Reading DEEP SOUTH on the Train To Cork

Self so admires how thorough Theroux (Onomatopeia! Unintentional!) is.

He cannot go to the ‘Deep South’ without visiting the Emmett Till house (and also the house of one of the men who murdered him). Self read the section on Till’s murder while sitting on the train to Cork.

Outside the train window, fields of unimaginable lushness. Tidy houses. Cows.

Between the pages of her book, a teen-ager is murdered because, in a mood of lighthearted adventurousness or impishness, he wolf-whistles at a white woman.

He’s with a group of relatives. They hustle him away immediately because they know, they know, that Till’s done something stupid and dangerous.

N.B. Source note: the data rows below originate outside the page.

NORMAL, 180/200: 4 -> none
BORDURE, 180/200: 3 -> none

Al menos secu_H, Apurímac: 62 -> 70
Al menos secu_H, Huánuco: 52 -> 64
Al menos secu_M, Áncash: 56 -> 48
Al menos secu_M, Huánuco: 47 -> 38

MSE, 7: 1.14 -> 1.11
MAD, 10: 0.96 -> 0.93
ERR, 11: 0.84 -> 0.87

Of course, the murder, all its details. Ugh. While across from her sat a really nice gentleman who apologized every time he turned the page of his Irish Times and it intruded on self’s half of the table.

Stay tuned.

 

Something About the Deep South

There is something about America’s Deep South that arouses melancholy in Paul Theroux, for which self can only say:

THANK GOD

Usually he is so caustic and cranky (which is fun too, don’t mistake self’s meaning), but here, for instance:

  • It was always assumed that I was merely drifting, and I suppose in a sense I was, but not “merely.”

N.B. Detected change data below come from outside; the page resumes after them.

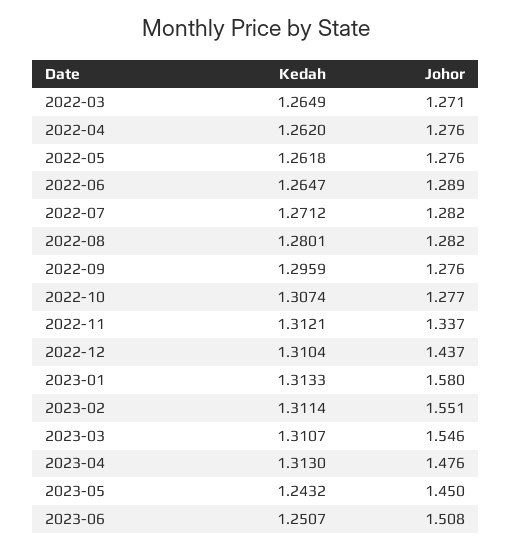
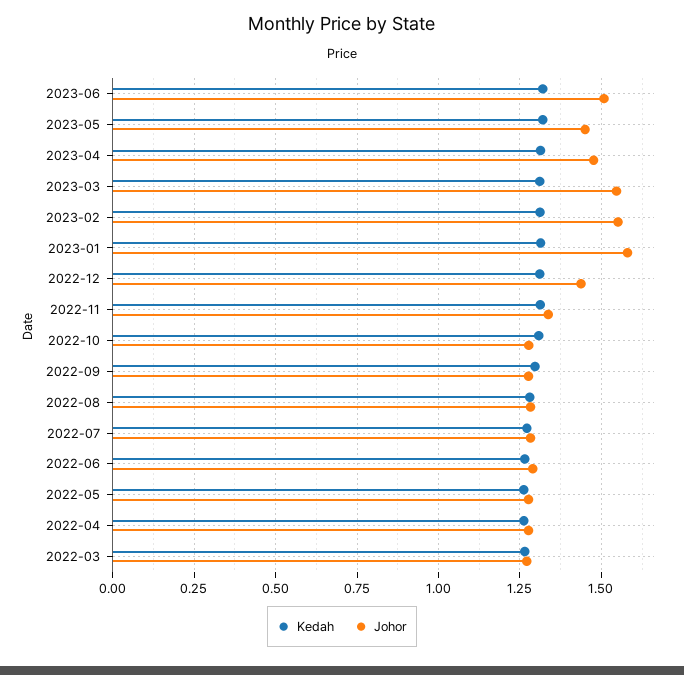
Kedah, 2023-05: 1.2432 -> 1.325
Kedah, 2023-06: 1.2507 -> 1.325

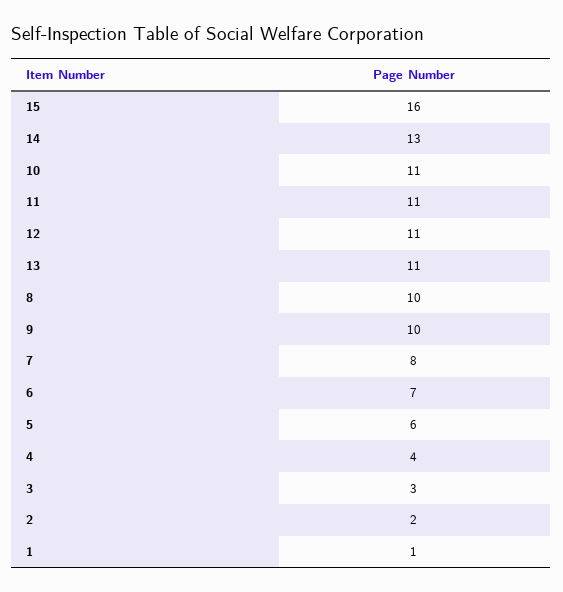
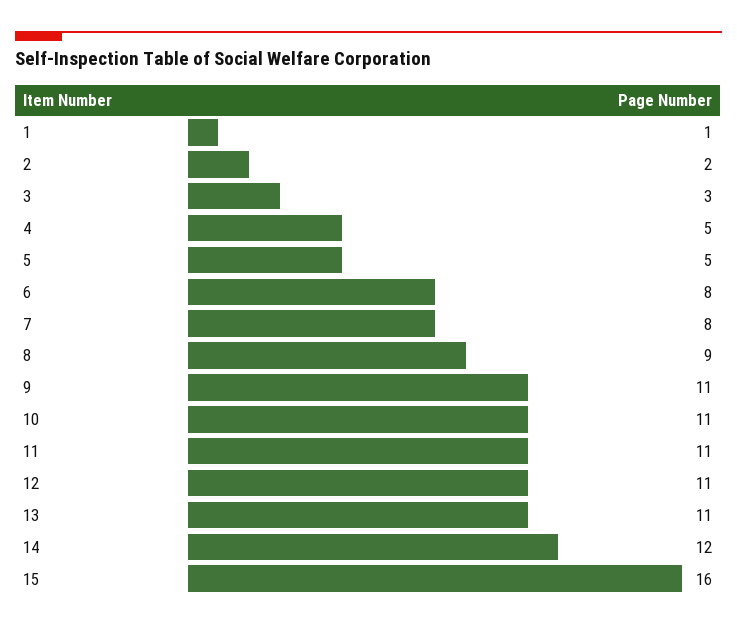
14: 13 -> 12
8: 10 -> 9
9: 10 -> 11
6: 7 -> 8
5: 6 -> 5
4: 4 -> 5

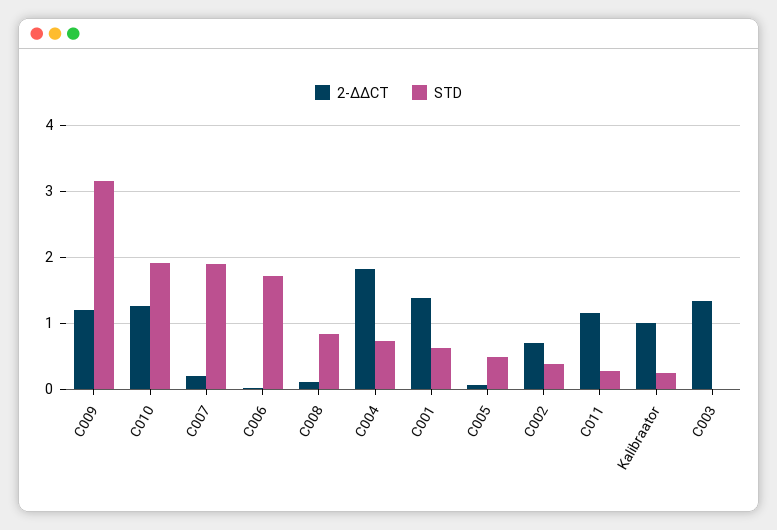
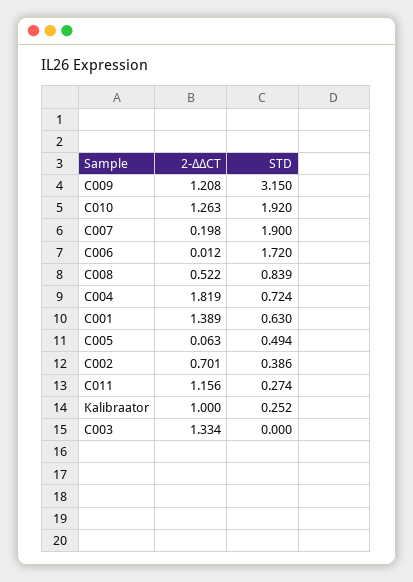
2-ΔΔCT, C008: 0.1 -> 0.522

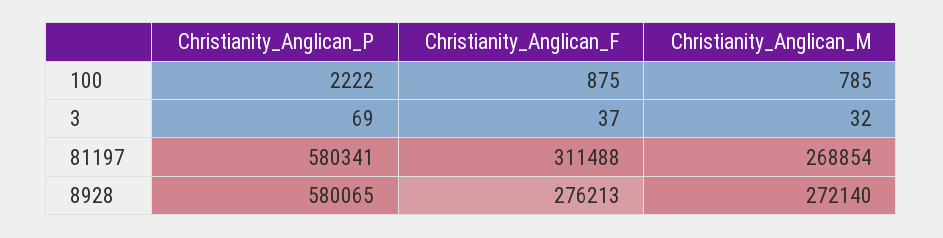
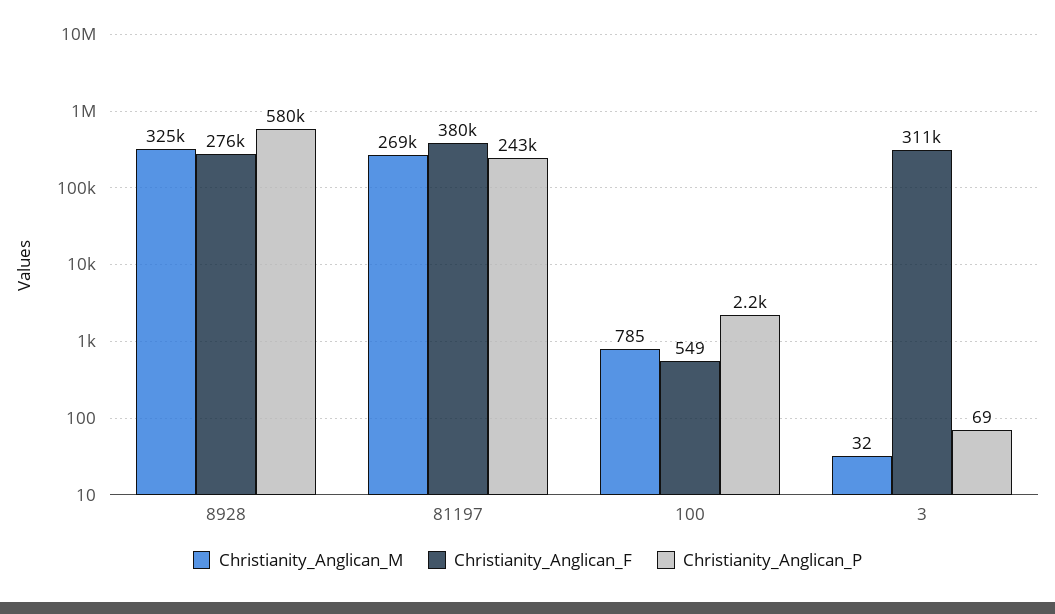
Christianity_Anglican_F, 100: 875 -> 549
Christianity_Anglican_F, 3: 37 -> 311000
Christianity_Anglican_P, 81197: 580341 -> 243000
Christianity_Anglican_F, 81197: 311488 -> 380000
Christianity_Anglican_M, 8928: 272140 -> 325000

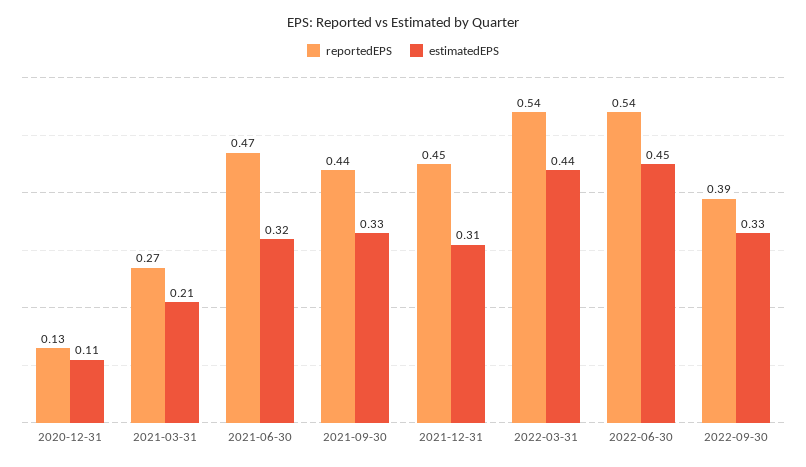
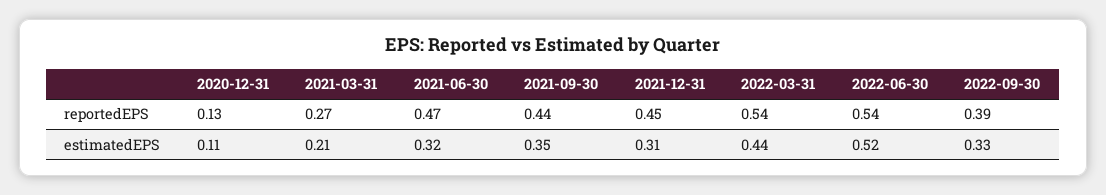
estimatedEPS, 2021-09-30: 0.33 -> 0.35
estimatedEPS, 2022-06-30: 0.45 -> 0.52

Isn’t that so elegiac-sounding? So very dream-like, as if Theroux was losing himself in some esoteric landscape of the heart?

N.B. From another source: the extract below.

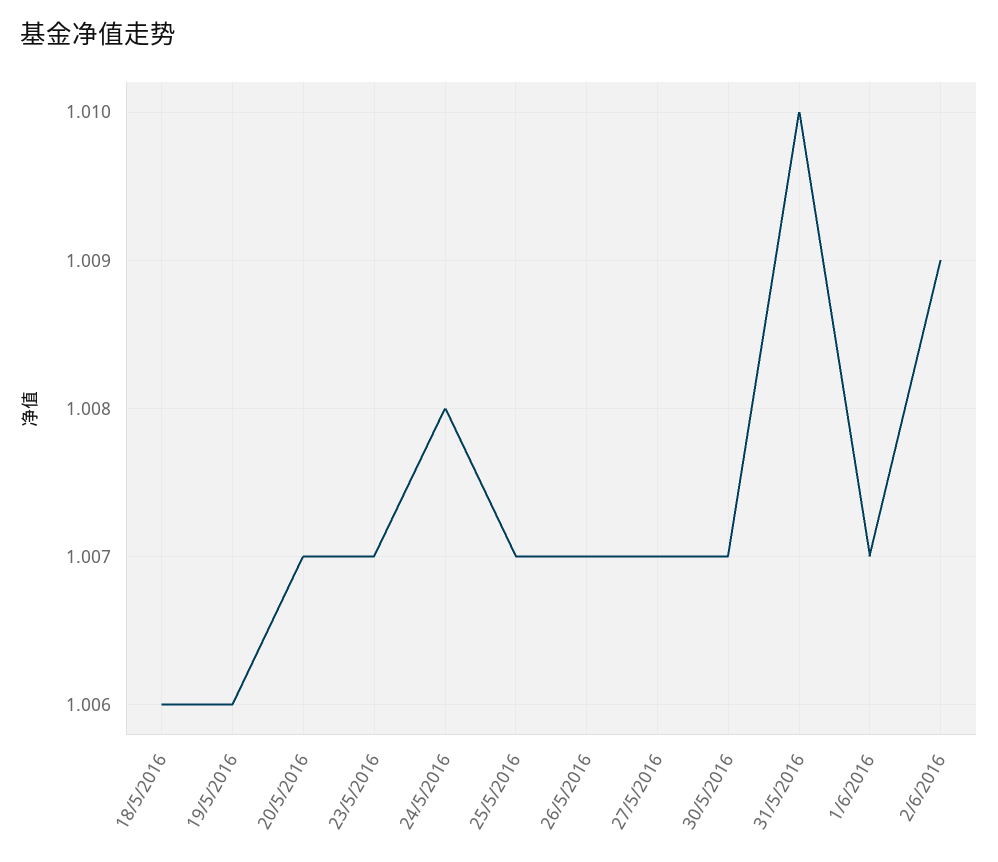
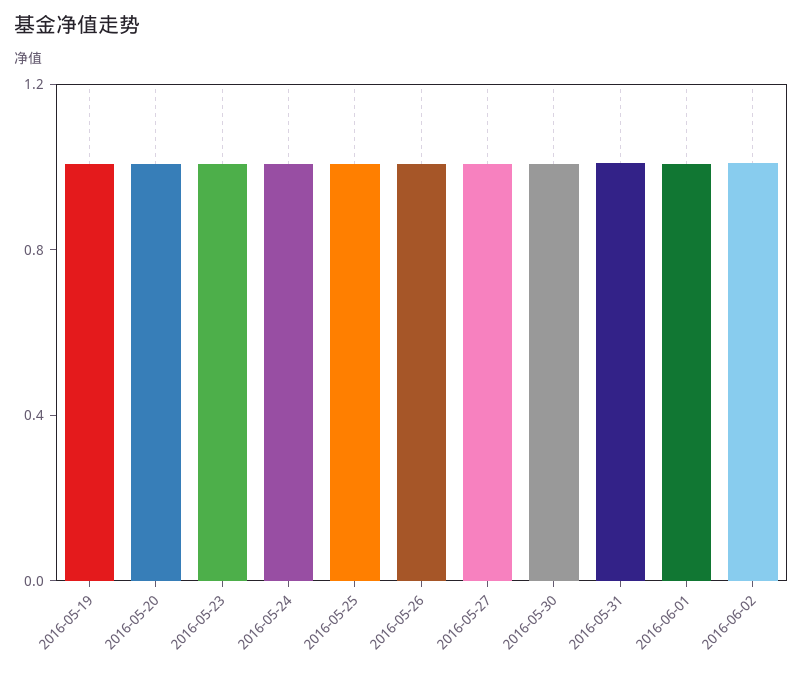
18/5/2016: 1.006 -> none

Stay tuned, dear blog readers. Stay tuned.

Admiration 4: A List (Far From Complete)

OH NO! SELF ACCIDENTALLY DELETED HER OWN POST.

It happened while she was trying to expand on her reasons for assembling this particular mosaic of images to represent the week’s Daily Post Photo Challenge: ADMIRATION.

And she couldn’t find a previous saved version. Gaaaah! And in re-selecting images, she decided to stop at six instead of the eight she originally had. And she also substituted some images. Sorry for the confusion!

  1. Lady in Red: Ger, chef of Cork’s pre-eminent restaurant, Café Paradiso. Such a great chef, and also very direct and witty! Self loves Ger.
  2. Katniss Everdeen: Self-explanatory, really.
  3. Allison Joseph, co-editor with Jon Tribble of Crab Orchard Review. Fabulousness.
  4. The mother-daughter team who cook and manage Chez Mamie, 22 Hanway Street, London. They make London feel like home.
  5. SeaCity Museum, Southampton, England: Thank you to Joan McGavin, who took her here last year. What a great exhibit on the Titanic. While other cities lay claim to having the best exhibits on the tragedy, Southampton’s is so poignant because it focuses on the crew, most of whom were from this city. And therefore, the focus of the displays is on working-class people. Which makes this a much more layered story. In one gallery, there’s a map on the floor with red dots representing the houses of each of the victims. The dots are clustered around the poorer sections of the city.
  6. Last but not least: Nutschell Ann Windsor, Program Administrator for UCLA Extension’s on-line Writers Program. She is the best. She not only handles all requests with Zen calmness, she is a writer herself. And an editor. She’s holding an anthology she edited.

And now self will post before she accidentally deletes something again.